### WHAT IS BEING ASKED
Starting at the line containing "text_box [758, 361, 916, 530]" and ending at the line containing "text_box [1347, 528, 1465, 568]", print every line of the material below exactly, both ends included, and stop there.
********
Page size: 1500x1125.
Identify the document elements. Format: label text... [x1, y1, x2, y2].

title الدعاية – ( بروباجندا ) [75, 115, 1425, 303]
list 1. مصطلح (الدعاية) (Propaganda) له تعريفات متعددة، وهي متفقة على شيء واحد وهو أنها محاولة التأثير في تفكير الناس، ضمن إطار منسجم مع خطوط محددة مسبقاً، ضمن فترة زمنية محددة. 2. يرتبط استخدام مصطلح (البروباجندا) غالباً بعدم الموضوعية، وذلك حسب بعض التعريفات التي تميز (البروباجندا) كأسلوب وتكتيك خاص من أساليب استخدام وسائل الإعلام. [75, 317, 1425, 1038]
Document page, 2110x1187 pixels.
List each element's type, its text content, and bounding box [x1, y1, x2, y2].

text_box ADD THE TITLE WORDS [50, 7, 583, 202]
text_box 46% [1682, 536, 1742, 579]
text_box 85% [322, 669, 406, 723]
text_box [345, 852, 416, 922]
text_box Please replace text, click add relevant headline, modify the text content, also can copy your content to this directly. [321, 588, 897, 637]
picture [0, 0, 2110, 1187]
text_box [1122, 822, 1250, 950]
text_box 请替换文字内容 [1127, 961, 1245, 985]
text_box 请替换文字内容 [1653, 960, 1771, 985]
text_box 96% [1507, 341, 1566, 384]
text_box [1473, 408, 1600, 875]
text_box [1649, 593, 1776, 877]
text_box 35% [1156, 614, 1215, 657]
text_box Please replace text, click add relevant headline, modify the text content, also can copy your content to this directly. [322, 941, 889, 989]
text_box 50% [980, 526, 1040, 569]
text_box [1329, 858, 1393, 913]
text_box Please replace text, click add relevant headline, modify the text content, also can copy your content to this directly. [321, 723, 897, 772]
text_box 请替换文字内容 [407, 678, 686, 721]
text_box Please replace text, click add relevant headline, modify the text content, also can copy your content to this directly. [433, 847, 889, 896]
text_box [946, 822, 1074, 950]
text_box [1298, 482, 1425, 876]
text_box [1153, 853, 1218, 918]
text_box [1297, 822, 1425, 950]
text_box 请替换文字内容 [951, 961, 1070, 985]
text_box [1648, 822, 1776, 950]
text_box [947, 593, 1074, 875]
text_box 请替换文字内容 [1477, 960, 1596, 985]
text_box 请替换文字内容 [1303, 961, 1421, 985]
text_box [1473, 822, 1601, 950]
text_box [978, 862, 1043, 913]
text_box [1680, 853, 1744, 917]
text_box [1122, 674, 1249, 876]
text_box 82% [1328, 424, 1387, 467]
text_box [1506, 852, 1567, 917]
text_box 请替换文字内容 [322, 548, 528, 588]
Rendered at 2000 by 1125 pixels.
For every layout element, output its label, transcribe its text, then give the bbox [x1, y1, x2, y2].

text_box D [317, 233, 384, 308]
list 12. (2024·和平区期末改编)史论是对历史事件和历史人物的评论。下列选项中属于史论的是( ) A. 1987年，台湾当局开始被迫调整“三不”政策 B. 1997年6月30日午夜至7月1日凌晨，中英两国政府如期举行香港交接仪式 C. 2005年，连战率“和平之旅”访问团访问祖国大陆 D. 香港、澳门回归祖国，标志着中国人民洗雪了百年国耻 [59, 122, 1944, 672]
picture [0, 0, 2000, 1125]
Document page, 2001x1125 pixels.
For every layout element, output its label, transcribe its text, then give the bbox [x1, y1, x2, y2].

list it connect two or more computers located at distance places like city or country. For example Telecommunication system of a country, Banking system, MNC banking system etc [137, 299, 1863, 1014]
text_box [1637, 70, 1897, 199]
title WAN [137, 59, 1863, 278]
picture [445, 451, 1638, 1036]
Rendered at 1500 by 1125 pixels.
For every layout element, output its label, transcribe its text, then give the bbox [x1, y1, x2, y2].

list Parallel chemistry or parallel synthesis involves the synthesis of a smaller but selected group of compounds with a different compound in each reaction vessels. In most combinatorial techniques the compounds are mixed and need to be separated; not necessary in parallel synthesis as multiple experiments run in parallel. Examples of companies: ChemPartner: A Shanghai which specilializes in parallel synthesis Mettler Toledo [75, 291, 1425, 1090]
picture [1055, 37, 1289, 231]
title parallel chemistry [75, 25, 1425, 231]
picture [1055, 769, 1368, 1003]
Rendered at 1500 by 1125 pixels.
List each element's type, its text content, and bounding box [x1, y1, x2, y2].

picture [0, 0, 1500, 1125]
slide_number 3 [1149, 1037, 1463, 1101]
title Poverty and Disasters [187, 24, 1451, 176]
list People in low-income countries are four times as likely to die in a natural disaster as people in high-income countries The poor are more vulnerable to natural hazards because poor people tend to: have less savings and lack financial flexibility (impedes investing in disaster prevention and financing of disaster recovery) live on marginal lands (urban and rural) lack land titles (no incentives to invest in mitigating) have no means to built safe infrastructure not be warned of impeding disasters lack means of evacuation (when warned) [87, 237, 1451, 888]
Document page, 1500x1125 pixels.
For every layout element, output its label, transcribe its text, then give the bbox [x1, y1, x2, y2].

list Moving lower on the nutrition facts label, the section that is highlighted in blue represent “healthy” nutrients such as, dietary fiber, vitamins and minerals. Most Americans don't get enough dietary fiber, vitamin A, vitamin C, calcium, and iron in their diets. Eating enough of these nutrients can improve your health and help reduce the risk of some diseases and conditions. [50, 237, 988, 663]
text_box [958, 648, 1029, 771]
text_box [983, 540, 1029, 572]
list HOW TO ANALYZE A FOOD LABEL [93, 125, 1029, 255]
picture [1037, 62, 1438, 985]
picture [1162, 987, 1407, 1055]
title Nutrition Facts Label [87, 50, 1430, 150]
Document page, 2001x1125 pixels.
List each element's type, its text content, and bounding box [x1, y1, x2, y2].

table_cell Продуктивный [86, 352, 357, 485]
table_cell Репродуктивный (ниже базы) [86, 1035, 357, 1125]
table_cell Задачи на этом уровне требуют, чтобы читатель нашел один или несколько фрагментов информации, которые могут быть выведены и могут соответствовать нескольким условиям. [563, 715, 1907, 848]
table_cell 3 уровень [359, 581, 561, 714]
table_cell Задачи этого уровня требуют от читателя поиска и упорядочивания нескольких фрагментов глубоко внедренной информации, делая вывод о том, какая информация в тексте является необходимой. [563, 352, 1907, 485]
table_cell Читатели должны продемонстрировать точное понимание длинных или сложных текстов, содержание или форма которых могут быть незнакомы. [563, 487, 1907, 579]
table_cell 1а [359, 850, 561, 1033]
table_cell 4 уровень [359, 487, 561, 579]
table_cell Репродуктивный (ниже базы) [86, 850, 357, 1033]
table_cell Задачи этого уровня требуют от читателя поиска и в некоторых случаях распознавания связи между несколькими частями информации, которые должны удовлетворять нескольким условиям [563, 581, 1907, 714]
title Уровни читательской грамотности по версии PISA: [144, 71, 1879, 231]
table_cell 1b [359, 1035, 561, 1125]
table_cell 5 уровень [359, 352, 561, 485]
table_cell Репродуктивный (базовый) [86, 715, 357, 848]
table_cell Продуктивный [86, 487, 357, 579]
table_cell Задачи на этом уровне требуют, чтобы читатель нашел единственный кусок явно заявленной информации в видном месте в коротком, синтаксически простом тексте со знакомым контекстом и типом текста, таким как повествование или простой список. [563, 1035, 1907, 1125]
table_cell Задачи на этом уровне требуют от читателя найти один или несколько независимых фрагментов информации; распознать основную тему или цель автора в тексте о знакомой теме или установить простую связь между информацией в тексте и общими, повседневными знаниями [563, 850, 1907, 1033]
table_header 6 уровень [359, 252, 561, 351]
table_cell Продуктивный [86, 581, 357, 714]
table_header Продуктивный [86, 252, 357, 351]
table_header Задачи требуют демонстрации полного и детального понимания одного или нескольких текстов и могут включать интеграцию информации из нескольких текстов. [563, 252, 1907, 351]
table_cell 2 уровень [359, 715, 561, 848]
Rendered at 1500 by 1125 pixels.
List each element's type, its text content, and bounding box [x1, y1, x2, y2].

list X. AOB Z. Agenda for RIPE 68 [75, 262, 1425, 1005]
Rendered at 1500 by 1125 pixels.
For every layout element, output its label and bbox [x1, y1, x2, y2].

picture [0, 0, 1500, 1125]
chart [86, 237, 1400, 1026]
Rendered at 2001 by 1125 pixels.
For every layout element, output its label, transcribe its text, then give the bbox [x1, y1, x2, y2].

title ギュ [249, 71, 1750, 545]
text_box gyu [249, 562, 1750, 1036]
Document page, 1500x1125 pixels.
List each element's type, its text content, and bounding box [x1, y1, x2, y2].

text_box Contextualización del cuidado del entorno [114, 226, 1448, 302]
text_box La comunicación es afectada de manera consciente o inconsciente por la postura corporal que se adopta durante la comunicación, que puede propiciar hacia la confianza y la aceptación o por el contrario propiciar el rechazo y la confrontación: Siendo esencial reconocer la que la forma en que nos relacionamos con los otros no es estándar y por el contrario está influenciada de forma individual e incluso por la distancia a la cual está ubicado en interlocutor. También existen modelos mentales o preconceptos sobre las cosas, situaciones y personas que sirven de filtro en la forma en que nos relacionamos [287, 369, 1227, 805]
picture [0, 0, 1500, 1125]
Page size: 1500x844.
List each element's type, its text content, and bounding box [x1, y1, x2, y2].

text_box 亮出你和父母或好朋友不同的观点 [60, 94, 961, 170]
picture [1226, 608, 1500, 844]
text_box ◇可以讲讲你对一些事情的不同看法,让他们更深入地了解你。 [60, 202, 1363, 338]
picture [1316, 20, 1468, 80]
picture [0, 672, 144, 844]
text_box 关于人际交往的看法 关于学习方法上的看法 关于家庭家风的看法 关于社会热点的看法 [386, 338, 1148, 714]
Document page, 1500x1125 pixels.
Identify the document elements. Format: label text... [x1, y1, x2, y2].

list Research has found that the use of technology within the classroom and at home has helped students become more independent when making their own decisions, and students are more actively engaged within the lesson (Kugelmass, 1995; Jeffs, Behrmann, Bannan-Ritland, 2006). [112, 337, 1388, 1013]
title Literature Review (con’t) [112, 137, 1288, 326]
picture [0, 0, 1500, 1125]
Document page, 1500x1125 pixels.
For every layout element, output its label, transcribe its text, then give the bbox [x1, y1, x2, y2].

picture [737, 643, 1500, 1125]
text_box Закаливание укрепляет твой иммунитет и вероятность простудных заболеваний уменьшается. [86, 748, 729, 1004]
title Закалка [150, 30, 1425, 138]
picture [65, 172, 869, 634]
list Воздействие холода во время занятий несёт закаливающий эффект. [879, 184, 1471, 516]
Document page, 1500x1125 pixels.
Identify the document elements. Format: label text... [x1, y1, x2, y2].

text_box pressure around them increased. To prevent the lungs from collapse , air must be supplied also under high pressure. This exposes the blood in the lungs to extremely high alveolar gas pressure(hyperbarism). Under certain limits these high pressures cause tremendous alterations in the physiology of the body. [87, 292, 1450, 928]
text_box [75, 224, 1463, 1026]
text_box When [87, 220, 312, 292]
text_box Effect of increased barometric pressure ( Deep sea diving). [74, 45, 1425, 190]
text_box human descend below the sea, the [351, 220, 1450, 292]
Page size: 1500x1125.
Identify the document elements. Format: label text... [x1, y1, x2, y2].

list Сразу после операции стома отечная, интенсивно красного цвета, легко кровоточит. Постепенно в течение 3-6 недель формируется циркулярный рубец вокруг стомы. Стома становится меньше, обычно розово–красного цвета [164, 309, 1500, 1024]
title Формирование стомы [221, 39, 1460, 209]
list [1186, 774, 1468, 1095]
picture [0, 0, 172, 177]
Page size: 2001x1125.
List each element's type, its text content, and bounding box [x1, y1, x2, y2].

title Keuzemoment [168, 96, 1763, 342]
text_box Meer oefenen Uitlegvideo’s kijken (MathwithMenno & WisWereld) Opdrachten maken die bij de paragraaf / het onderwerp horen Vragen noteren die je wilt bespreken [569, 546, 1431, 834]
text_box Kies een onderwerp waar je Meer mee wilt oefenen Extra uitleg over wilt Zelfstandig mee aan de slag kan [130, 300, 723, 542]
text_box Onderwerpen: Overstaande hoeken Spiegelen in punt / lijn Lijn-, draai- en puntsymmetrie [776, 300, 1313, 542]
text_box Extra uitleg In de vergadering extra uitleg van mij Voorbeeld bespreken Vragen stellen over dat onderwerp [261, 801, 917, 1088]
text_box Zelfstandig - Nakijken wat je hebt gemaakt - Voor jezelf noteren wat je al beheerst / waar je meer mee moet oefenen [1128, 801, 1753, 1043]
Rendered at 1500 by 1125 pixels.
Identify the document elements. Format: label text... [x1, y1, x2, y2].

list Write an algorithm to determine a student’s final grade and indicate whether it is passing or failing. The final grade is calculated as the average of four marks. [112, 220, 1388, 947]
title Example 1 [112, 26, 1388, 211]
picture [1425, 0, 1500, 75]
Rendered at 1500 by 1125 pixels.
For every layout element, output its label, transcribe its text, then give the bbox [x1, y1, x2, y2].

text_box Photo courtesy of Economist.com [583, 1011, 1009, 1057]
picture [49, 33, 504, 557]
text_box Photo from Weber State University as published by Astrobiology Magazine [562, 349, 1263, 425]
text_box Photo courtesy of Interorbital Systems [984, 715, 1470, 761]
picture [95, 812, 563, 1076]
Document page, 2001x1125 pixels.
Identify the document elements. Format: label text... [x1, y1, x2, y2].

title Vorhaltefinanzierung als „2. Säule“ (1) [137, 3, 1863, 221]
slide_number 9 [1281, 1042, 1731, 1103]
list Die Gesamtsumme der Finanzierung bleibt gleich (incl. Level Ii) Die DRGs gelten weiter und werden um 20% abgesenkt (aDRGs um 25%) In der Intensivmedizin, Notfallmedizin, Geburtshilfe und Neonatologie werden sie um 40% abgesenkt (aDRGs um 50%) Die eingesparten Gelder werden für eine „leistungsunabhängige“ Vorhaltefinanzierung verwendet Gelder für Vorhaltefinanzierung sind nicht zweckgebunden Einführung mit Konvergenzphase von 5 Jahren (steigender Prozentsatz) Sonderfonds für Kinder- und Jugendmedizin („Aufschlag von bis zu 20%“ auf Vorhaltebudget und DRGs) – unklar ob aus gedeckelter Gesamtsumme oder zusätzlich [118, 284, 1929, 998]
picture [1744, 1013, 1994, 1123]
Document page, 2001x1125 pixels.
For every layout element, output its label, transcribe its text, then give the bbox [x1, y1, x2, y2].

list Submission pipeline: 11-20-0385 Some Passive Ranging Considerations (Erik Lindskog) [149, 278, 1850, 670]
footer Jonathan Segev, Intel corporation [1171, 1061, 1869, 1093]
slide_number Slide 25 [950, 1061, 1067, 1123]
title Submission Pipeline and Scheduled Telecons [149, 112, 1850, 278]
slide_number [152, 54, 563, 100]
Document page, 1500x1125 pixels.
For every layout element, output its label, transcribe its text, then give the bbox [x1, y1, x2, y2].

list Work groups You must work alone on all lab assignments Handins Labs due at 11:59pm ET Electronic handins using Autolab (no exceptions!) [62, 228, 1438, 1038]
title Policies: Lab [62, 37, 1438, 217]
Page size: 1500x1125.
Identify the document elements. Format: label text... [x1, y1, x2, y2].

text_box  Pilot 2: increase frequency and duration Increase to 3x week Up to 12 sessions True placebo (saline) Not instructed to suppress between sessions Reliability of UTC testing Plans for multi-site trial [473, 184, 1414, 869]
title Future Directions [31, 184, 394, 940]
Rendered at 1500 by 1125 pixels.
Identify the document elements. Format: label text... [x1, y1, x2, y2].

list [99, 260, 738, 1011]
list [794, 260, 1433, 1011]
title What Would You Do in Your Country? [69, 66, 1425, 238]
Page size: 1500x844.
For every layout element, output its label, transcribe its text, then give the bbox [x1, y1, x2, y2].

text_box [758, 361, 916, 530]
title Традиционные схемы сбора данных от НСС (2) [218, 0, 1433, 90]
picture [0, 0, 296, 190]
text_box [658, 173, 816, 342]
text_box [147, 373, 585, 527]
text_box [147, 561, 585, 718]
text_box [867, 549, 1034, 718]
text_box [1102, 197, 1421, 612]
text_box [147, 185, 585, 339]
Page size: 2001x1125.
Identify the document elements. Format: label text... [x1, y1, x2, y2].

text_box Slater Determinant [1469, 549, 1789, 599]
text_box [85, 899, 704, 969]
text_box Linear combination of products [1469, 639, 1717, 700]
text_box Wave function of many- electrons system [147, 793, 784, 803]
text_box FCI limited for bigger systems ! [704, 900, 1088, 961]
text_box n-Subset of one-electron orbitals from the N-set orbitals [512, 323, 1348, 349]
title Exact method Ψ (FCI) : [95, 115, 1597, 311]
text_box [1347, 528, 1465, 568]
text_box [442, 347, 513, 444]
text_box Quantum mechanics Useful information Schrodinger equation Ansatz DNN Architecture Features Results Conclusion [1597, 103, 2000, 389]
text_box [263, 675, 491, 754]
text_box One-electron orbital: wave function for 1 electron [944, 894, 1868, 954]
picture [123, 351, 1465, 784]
********
### YOUR RESPONSE
text_box [758, 361, 916, 530]
title Традиционные схемы сбора данных от НСС (2) [218, 0, 1433, 90]
picture [0, 0, 296, 190]
text_box [658, 173, 816, 342]
text_box [147, 373, 585, 527]
text_box [147, 561, 585, 718]
text_box [867, 549, 1034, 718]
text_box [1102, 197, 1421, 612]
text_box [147, 185, 585, 339]
Page size: 2001x1125.
Identify the document elements. Format: label text... [x1, y1, x2, y2].

text_box Slater Determinant [1469, 549, 1789, 599]
text_box [85, 899, 704, 969]
text_box Linear combination of products [1469, 639, 1717, 700]
text_box Wave function of many- electrons system [147, 793, 784, 803]
text_box FCI limited for bigger systems ! [704, 900, 1088, 961]
text_box n-Subset of one-electron orbitals from the N-set orbitals [512, 323, 1348, 349]
title Exact method Ψ (FCI) : [95, 115, 1597, 311]
text_box [1347, 528, 1465, 568]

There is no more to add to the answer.